Repeat each entry exactly; omit all pictures.

(Source records)
***

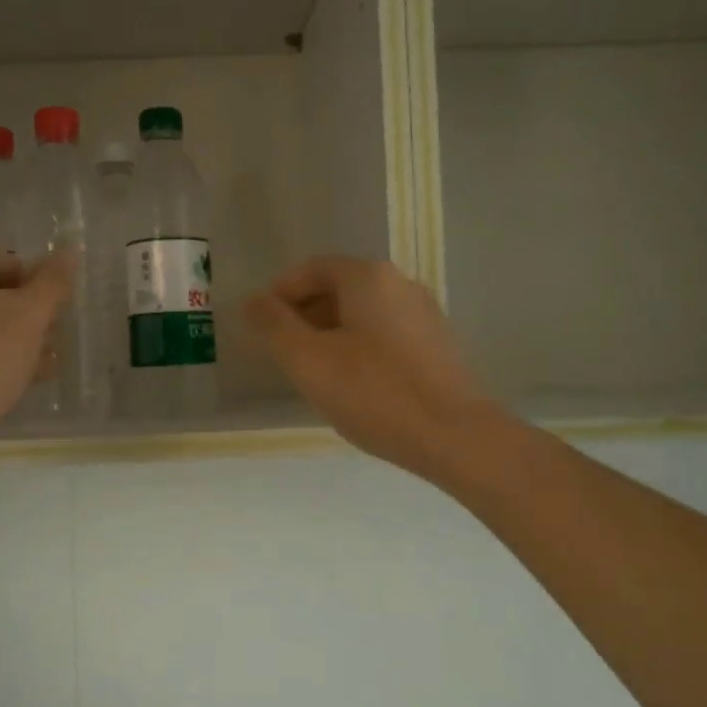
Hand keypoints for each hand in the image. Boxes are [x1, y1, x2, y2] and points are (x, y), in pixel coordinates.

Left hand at [0, 246, 71, 438]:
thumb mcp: (32, 314)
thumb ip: (53, 281)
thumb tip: (69, 251)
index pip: (6, 258)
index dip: (37, 282)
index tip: (56, 310)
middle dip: (29, 313)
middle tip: (54, 338)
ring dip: (18, 337)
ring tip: (45, 364)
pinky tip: (21, 377)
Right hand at [245, 257, 489, 480]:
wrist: (454, 436)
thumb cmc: (373, 392)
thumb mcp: (308, 360)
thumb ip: (273, 325)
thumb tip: (252, 300)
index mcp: (367, 277)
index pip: (311, 269)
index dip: (279, 294)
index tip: (261, 327)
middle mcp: (400, 283)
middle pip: (338, 288)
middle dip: (304, 315)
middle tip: (284, 354)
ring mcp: (424, 313)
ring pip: (362, 313)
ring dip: (330, 334)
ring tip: (315, 374)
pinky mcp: (437, 344)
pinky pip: (384, 334)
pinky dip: (359, 348)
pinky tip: (354, 385)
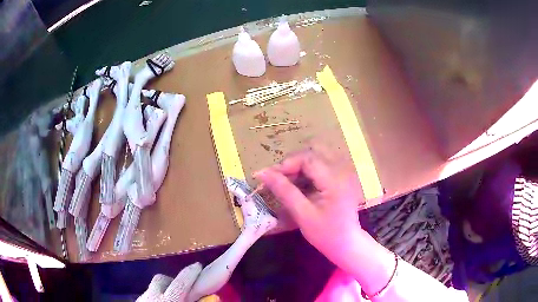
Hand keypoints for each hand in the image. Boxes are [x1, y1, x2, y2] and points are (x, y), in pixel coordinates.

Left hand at [137, 262, 201, 301]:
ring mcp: (142, 297)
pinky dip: (154, 296)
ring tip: (170, 298)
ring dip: (162, 289)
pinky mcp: (136, 300)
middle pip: (161, 279)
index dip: (190, 274)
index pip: (180, 283)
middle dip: (172, 280)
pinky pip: (146, 294)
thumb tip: (213, 296)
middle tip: (181, 288)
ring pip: (152, 286)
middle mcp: (152, 295)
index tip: (198, 265)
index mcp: (168, 299)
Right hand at [254, 145, 365, 264]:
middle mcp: (341, 171)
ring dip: (299, 165)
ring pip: (316, 156)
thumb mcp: (302, 214)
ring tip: (286, 182)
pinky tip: (299, 185)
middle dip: (292, 163)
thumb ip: (284, 191)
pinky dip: (307, 171)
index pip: (307, 158)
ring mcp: (343, 173)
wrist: (347, 244)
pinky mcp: (341, 178)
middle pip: (312, 152)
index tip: (268, 176)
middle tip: (278, 179)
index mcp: (334, 180)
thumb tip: (263, 173)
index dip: (286, 164)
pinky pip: (321, 165)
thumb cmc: (326, 234)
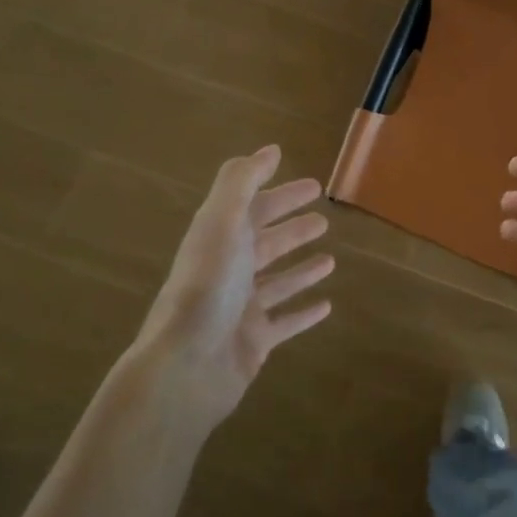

***

[RESPONSE AREA]:
Hand keypoints for each hand in the image. Boxes are [x1, y1, x2, y2] and points are (x, y), in pixel coordinates.

Left hand at [0, 246, 71, 438]:
thumb mcp: (32, 314)
thumb ip: (53, 281)
thumb tip: (69, 251)
index pip: (6, 258)
index dip: (37, 282)
index tip: (56, 310)
middle dip: (29, 313)
middle tip: (54, 338)
ring dip: (18, 337)
ring tip: (45, 364)
pinky tip: (21, 377)
Right hand at [245, 257, 489, 480]:
wrist: (454, 436)
thumb cmc: (373, 392)
thumb mcp: (308, 360)
thumb ip: (273, 325)
thumb tip: (252, 300)
index mcp: (367, 277)
index pip: (311, 269)
index dip: (279, 294)
index tip: (261, 327)
middle mcp: (400, 283)
middle pip: (338, 288)
middle dip: (304, 315)
middle tip: (284, 354)
ring mcp: (424, 313)
ring pip: (362, 313)
ring dip: (330, 334)
ring tip: (315, 374)
pinky mcp: (437, 344)
pinky pip: (384, 334)
pinky dip: (359, 348)
pinky tip: (354, 385)
Hand keypoints for each hand in the image. Boxes are [x1, y1, x2, y2] and points are (x, y), in pixel coordinates.

Left hand at [137, 262, 201, 301]:
ring mcp: (142, 297)
pinky dip: (154, 296)
ring tip: (170, 298)
ring dip: (162, 289)
pinky mcp: (136, 300)
middle pip: (161, 279)
index dip: (190, 274)
index pip: (180, 283)
middle dip: (172, 280)
pinky pip: (146, 294)
thumb tip: (213, 296)
middle tip: (181, 288)
ring pip: (152, 286)
middle mcp: (152, 295)
index tip: (198, 265)
index mcp: (168, 299)
Right hand at [254, 145, 365, 264]:
middle mcp: (341, 171)
ring dip: (299, 165)
ring pip: (316, 156)
thumb mcp: (302, 214)
ring tip: (286, 182)
pinky tip: (299, 185)
middle dip: (292, 163)
thumb ip: (284, 191)
pinky dip: (307, 171)
index pip: (307, 158)
ring mcp: (343, 173)
wrist: (347, 244)
pinky mcp: (341, 178)
middle pip: (312, 152)
index tip: (268, 176)
middle tip: (278, 179)
index mcp: (334, 180)
thumb tip: (263, 173)
index dip: (286, 164)
pinky pip: (321, 165)
thumb cmc: (326, 234)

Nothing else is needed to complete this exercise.